** Records provided follows **
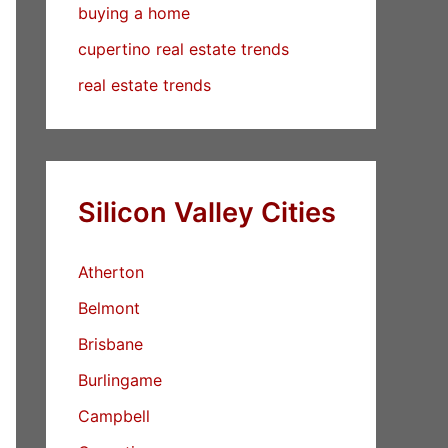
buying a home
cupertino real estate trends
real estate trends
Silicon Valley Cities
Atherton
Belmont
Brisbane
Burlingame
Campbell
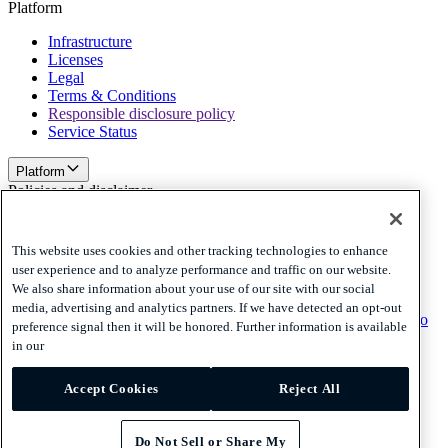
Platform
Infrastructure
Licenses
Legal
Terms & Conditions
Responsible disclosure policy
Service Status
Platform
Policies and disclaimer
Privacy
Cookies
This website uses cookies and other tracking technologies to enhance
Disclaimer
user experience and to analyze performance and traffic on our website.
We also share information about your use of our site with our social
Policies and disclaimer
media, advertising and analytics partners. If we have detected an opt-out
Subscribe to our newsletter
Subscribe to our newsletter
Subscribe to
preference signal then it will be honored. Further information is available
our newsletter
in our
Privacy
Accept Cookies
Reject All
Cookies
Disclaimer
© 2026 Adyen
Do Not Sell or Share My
** End of Records provided **
** Records provided follows **
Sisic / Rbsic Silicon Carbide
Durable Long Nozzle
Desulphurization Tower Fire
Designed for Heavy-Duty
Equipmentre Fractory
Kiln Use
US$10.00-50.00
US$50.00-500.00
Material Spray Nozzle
** End of Records provided **
■ To-do item ■
Set down, exactly as they stand above, the lines starting with the line with "Sisic / Rbsic Silicon Carbide" and going on through the line with "Material Spray Nozzle", and no others.

■ Response area ■
Sisic / Rbsic Silicon Carbide
Durable Long Nozzle
Desulphurization Tower Fire
Designed for Heavy-Duty
Equipmentre Fractory
Kiln Use
US$10.00-50.00
US$50.00-500.00
Material Spray Nozzle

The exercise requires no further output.